Sundry other TV news anchors have been victims of forces beyond their control – Chinese sponsors who pump in big bucks to keep the newsreels rolling. How else would you explain Republic TV breathing fire and calling for a boycott of Chinese products with the logo of Chinese mobile company Vivo on the corner of the channel’s screen nearly edging out one of Republic’s panelists? On Times Now too, its anchors were struggling for screen time with Haier, the Chinese white goods manufacturer. Anchors on some Hindi news channels were at their thespian best while they called to ‘Boycott China’ one minute while the channel announced the very next that ‘this segment was sponsored’ by a Chinese company.
A leading Hindi news anchor, most famous for her scuba-diving adventure in search for Lord Krishna in the waters off the Gujarat coast, went to the extent of holding the Indian Army responsible for their failure in patrolling the Galwan Valley, while exonerating the government completely for the Chinese intrusions. These media celebrities, however, pale in comparison to the insightful editor of a Hindi news channel who, prior to the June 15 clashes, explained to the nation how and why Chinese soldiers could not face the Indian Army since they were ‘the only child of their parents and China’s one-child policy would make parents and children in the neighbourhood sentimental about losing their loved ones’. Damn, I felt so sad realising we never use such great thought leaders as our national security experts; the Aksai Chin would have decisively been integrated back into India, as promised by our Home Minister, if only we relied upon the inputs of our clairvoyant editors.
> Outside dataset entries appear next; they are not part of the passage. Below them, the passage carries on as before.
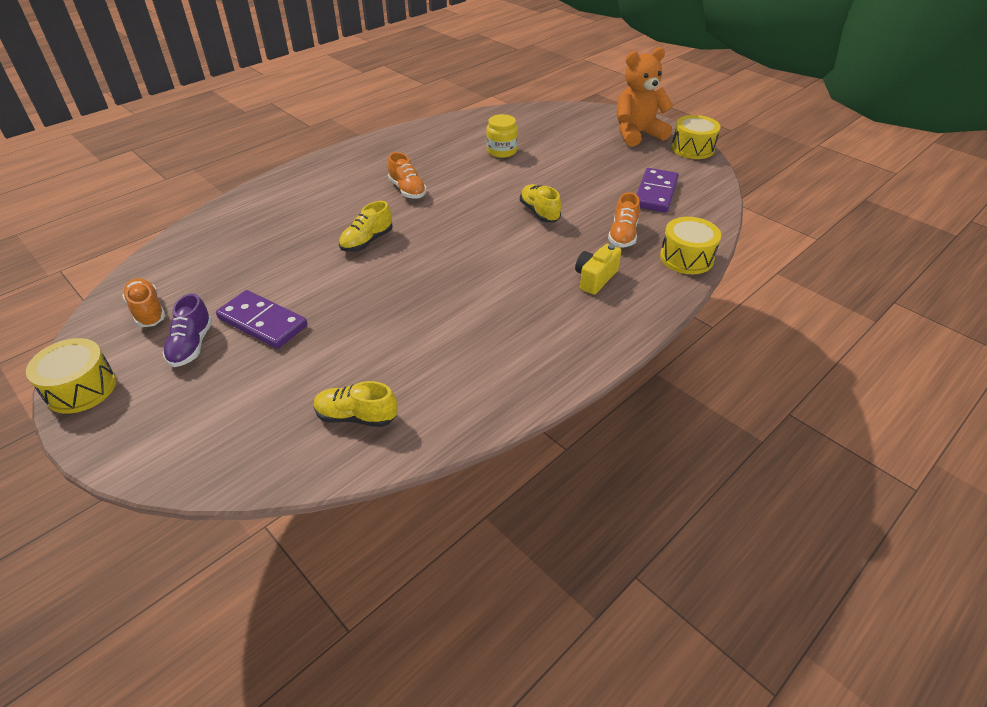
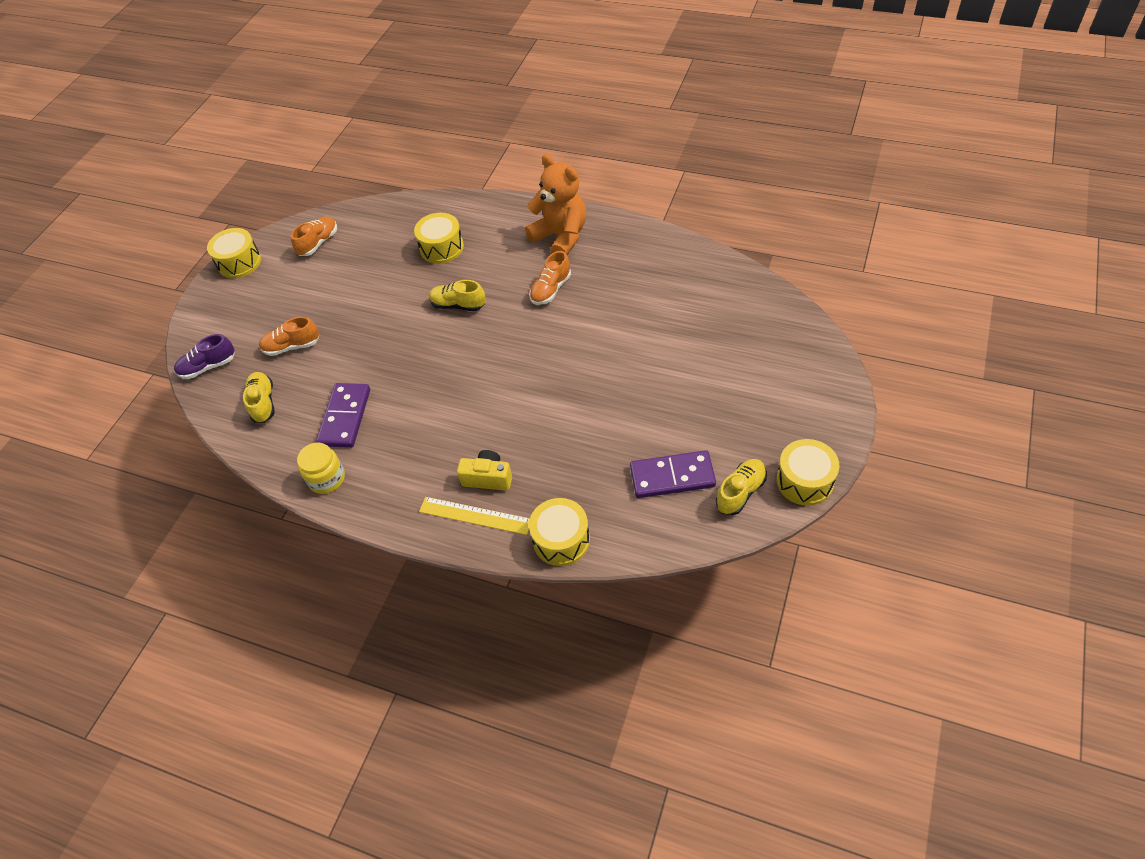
camera: 70 degrees right, 10 degrees up
purple shoe [162,293,213,367] -> purple shoe moved to [174,334,235,379]
purple domino [216,290,307,349] -> purple domino moved to [316,383,370,448]
yellow jar [486,114,518,158] -> yellow jar moved to [297,443,345,494]
yellow shoe [520,184,561,222] -> yellow shoe moved to [716,459,767,515]
orange shoe [608,192,640,248] -> orange shoe moved to [259,317,319,356]
orange teddy bear [617,47,673,147] -> orange teddy bear moved to [525,154,586,255]
none -> yellow drum [414,213,464,264]
none -> yellow ruler [419,497,530,535]

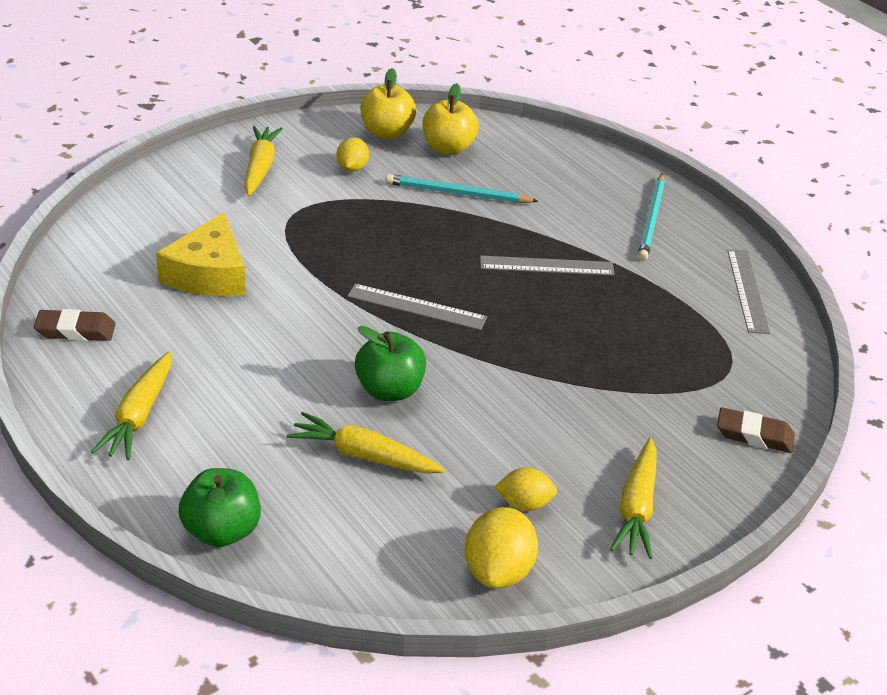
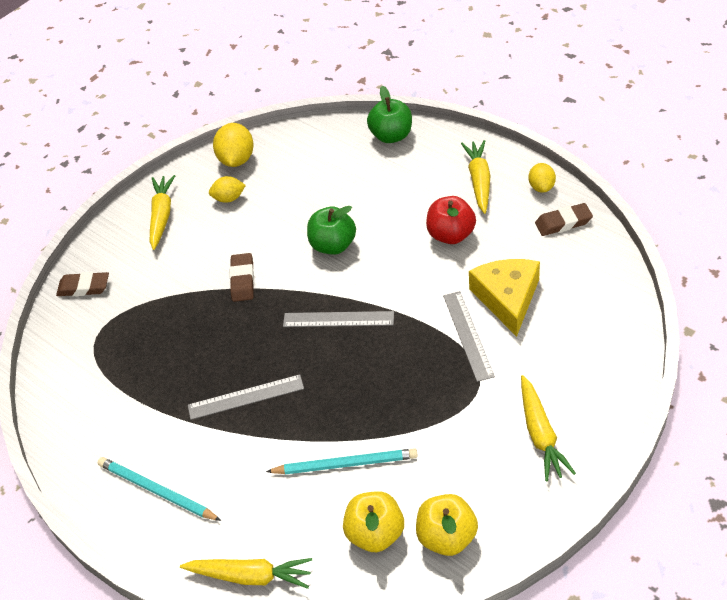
camera: 175 degrees right, 10 degrees up
yellow carrot [287,412,445,474] -> yellow carrot moved to [180,558,312,589]
yellow lemon [337,137,369,172] -> yellow lemon moved to [529,163,556,193]
turquoise pencil [638,173,665,261] -> turquoise pencil turned 60 degrees counterclockwise [98,457,221,521]
grey ruler [727,250,770,334] -> grey ruler moved to [443,291,495,382]
none -> brown eraser [230,253,254,302]
none -> red apple [426,196,476,244]

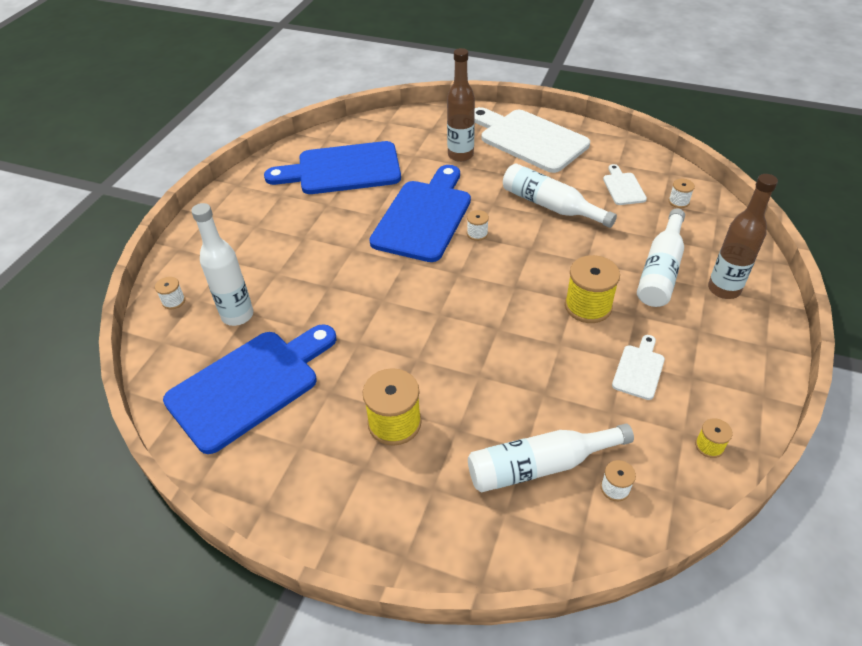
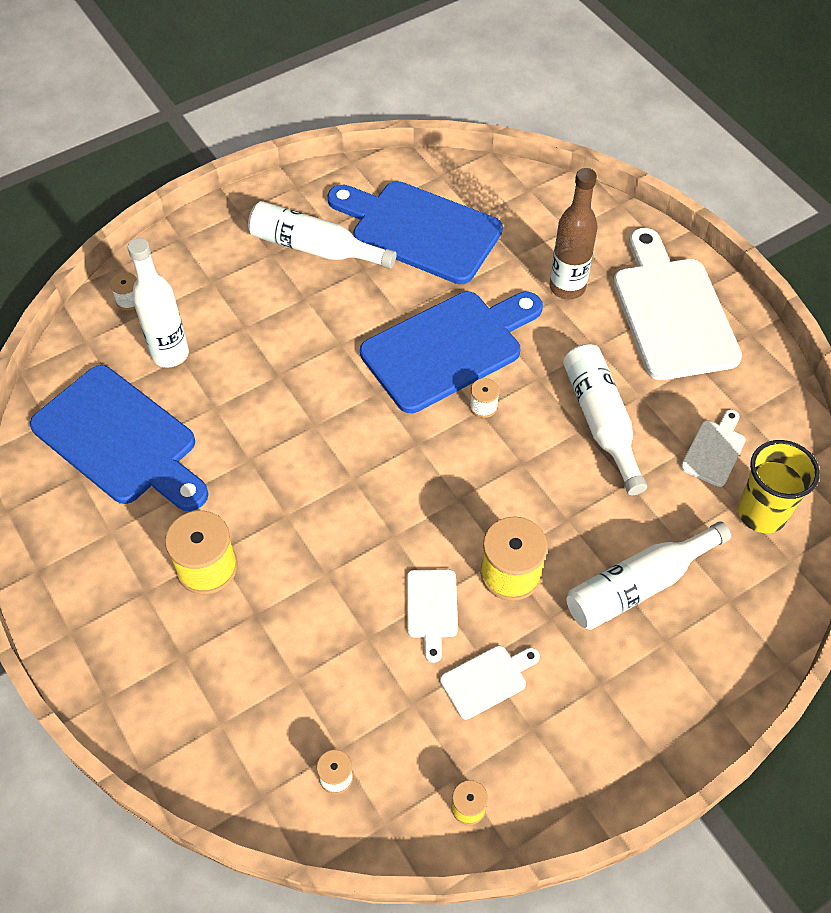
camera: 35 degrees right, 10 degrees up
blue cutting board [163,324,336,454] -> blue cutting board turned 45 degrees clockwise [30,365,208,511]
white bottle [468,424,634,493] -> white bottle moved to [248,201,396,269]
white spool [669,179,695,208] -> yellow cup [738,440,820,533]
brown bottle [708,174,778,299] -> none
none -> white cutting board [407,569,458,663]

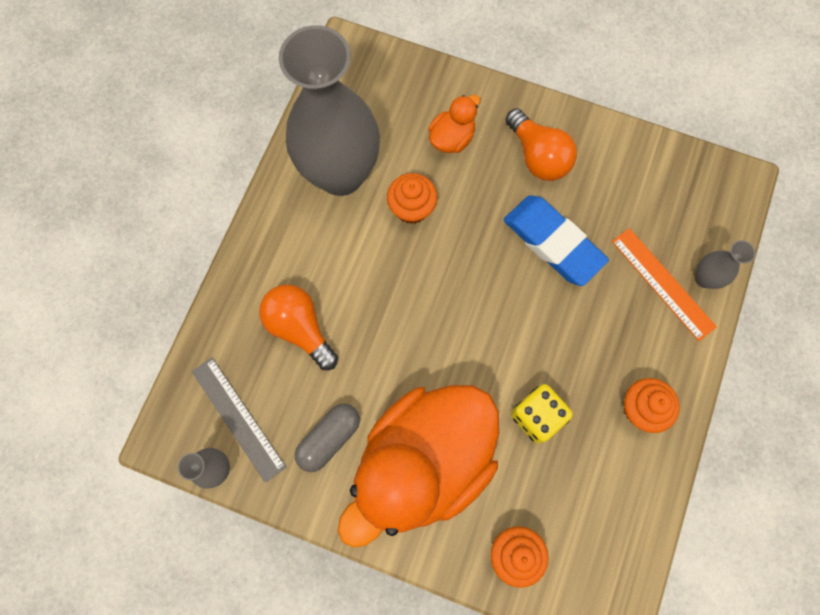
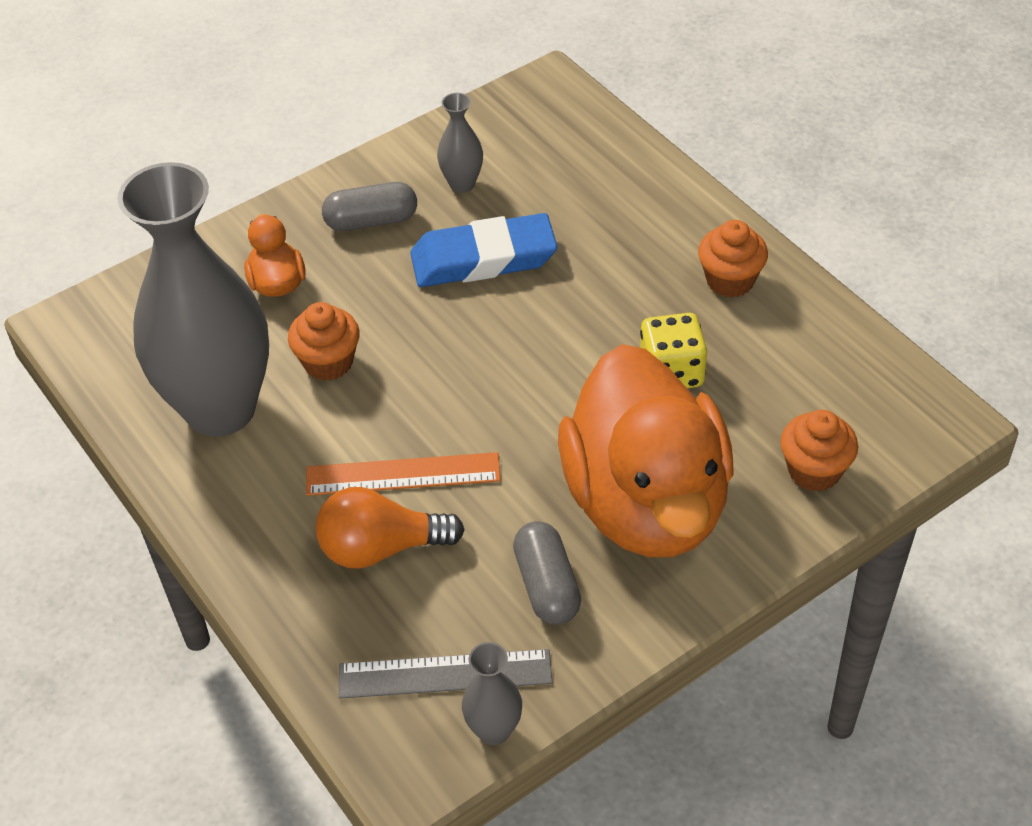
camera: 55 degrees left, 25 degrees down
orange light bulb [506,109,577,181] -> grey capsule [322,182,417,231]
orange ruler [612,228,717,341] -> orange ruler moved to [306,452,501,496]
grey vase [695,240,755,289] -> grey vase moved to [437,93,483,193]

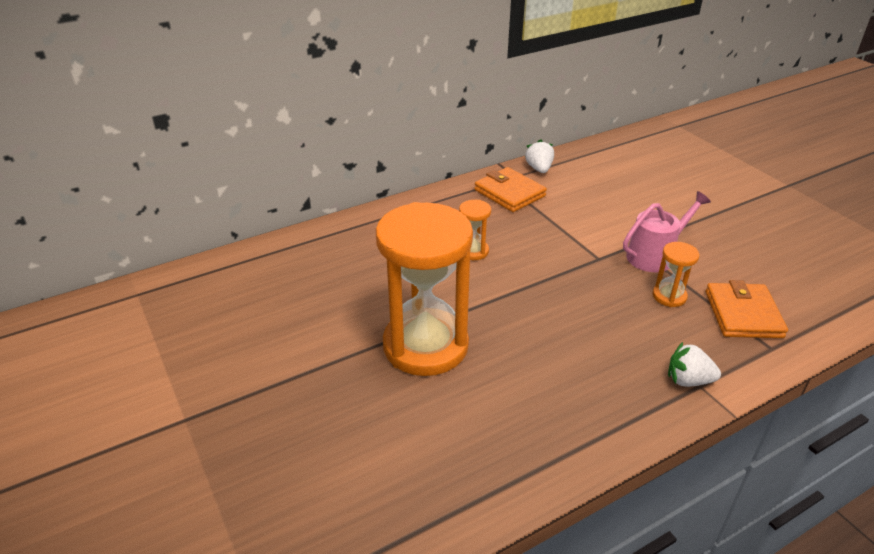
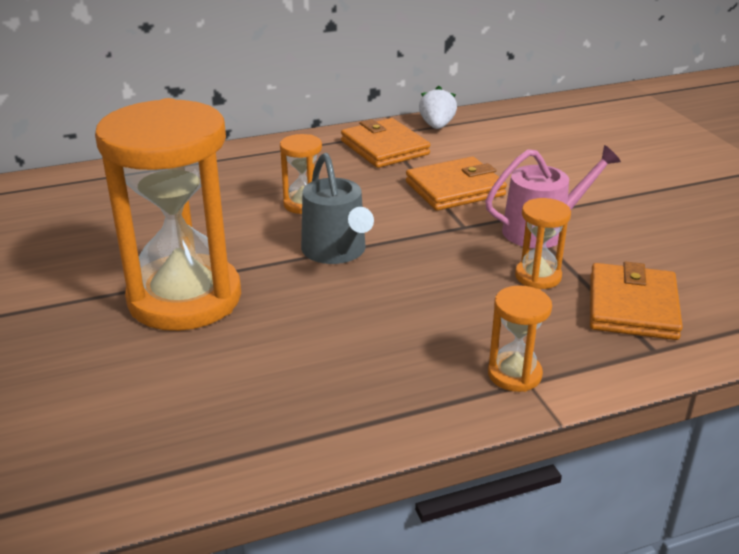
camera: 10 degrees right, 5 degrees down
white strawberry [668,342,721,387] -> orange hourglass [488,285,552,392]
none -> grey watering can [301,153,374,264]
none -> orange wallet [406,157,507,211]

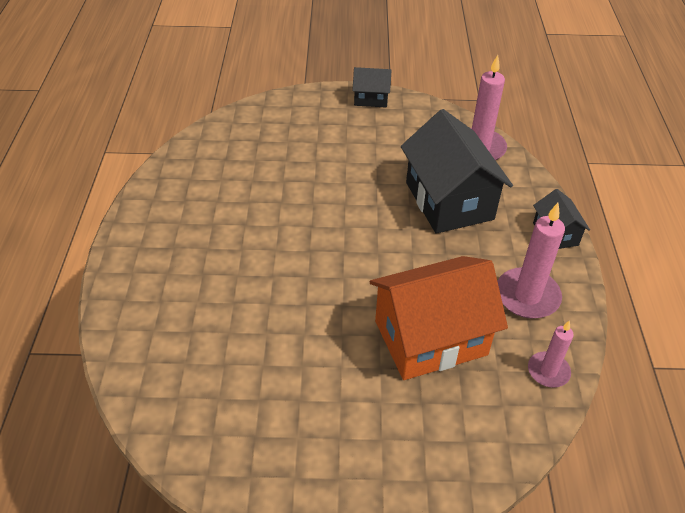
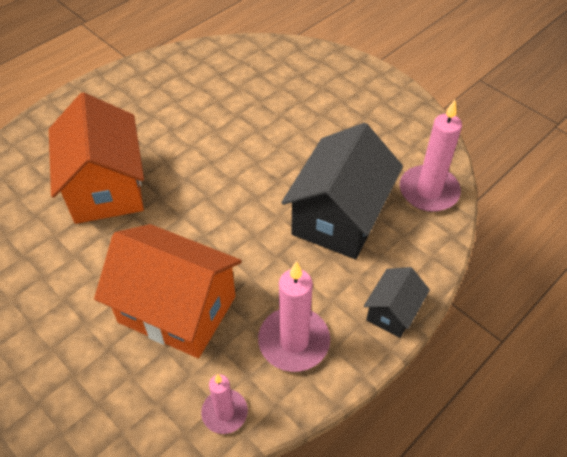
camera: 45 degrees right, 5 degrees up
black house [352,67,392,108] -> none
none -> orange house [49,92,144,224]

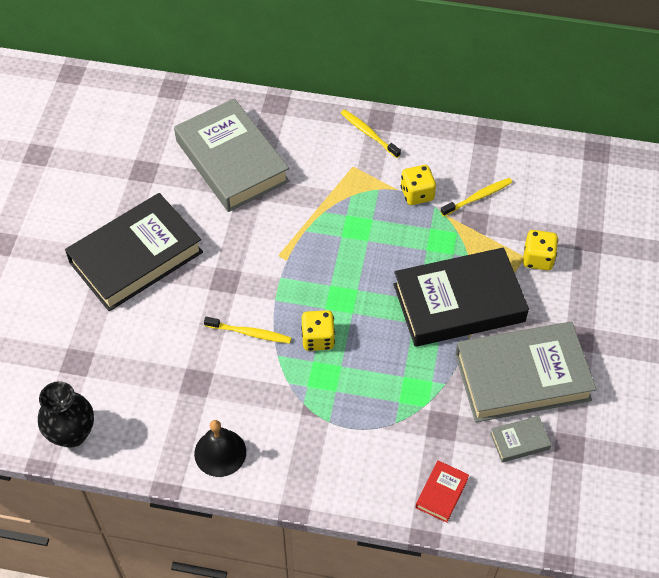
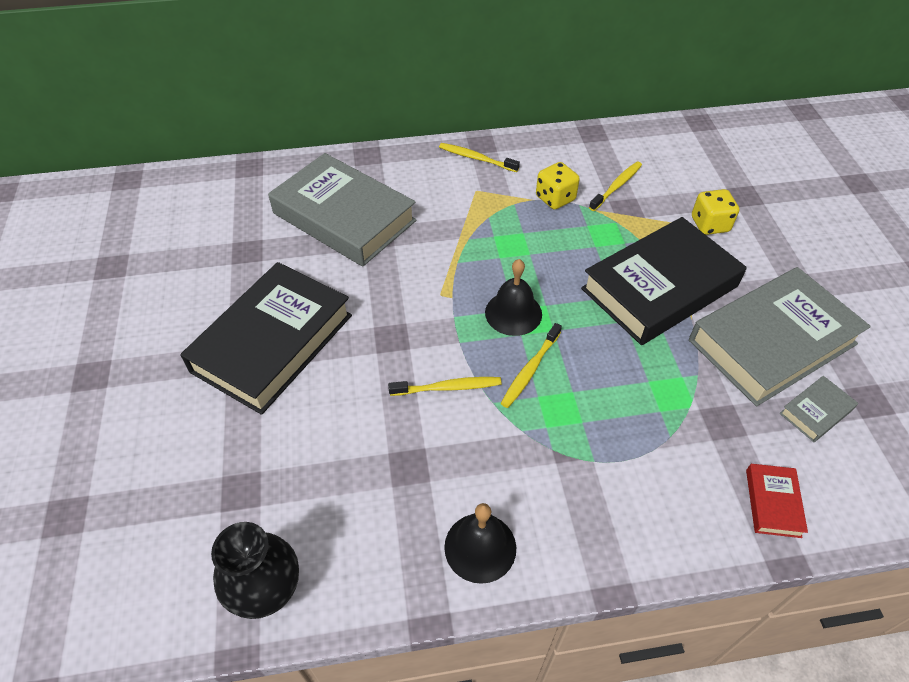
camera: 20 degrees left, 5 degrees down
yellow dice [301,310,335,351] -> yellow toothbrush [501,323,562,408]
none -> black bell [485,259,542,336]

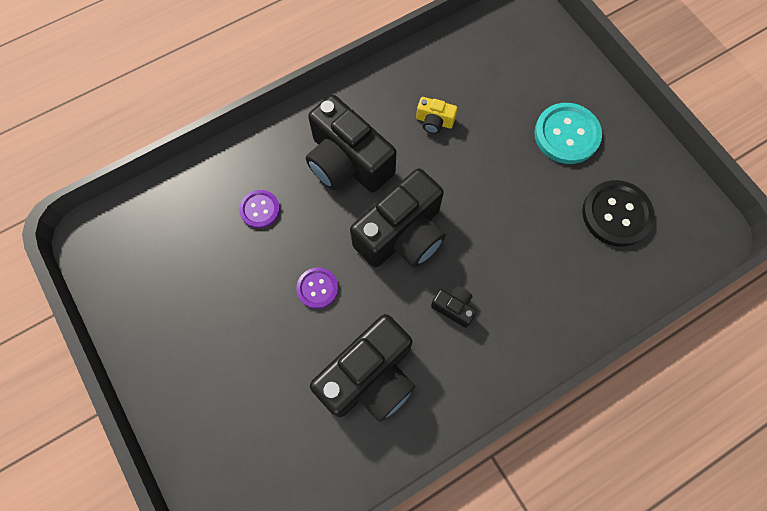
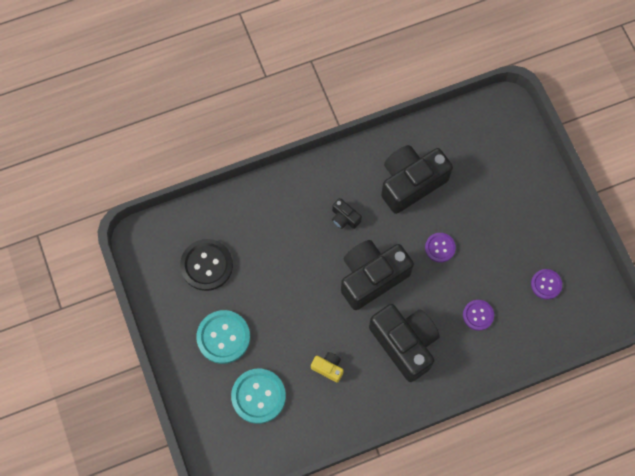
camera: 170 degrees left, 0 degrees up
none -> turquoise button [231,369,286,424]
none -> purple button [531,269,562,300]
Of course, our political brass won’t be so easily outdone by the media. And so, one BJP MP made an emotional pitch on social media saying ‘I cannot fire a gun but I know how to be a martyr’. I requested him, via Twitter, to donate his kidney and part of his liver to any army personnel in need but got blocked in return. He was, I believe, offended that I asked only for an organ while he volunteered to be a martyr; sacrifice his whole body.
The chief of the Confederation of All India Traders (CAIT) was so angered by the Chinese deceit that he launched a media blitz requesting boycott of Chinese goods. Curiously, his patriotic war cry coincided with the launch of Chinese phone OnePlus 8 Pro on Amazon. The phone was sold out on Amazon within minutes of its India launch, making me dread the consequences if the CAIT chief, with his public affiliation to the BJP, had called for boycotting paracetamol – the widely used drug, after all, has salts from China.
The BCCI may have politicians – or at least their kin – in its key positions but our apex management body got one thing clear – don’t mix sport and politics, at least when money is concerned. The BCCI categorically said Vivo will remain its main sponsor, come war or bonhomie between India and China.
I leave with one final observation – our Prime Minister has met the Chinese President 18 times and even the earlier Doklam crisis was no deterrent for what now transpires to be a one-sided bonhomie. Chanakya (the original; not our current license-holder for masterstrokes) had advised: “Learn from the mistakes of others… You cannot live long enough to make them yourselves.” A lesson for Modi?
(The author is a national spokesperson of AAP, a former Lok Sabha MP and an ex-IPS officer. Views expressed are personal.)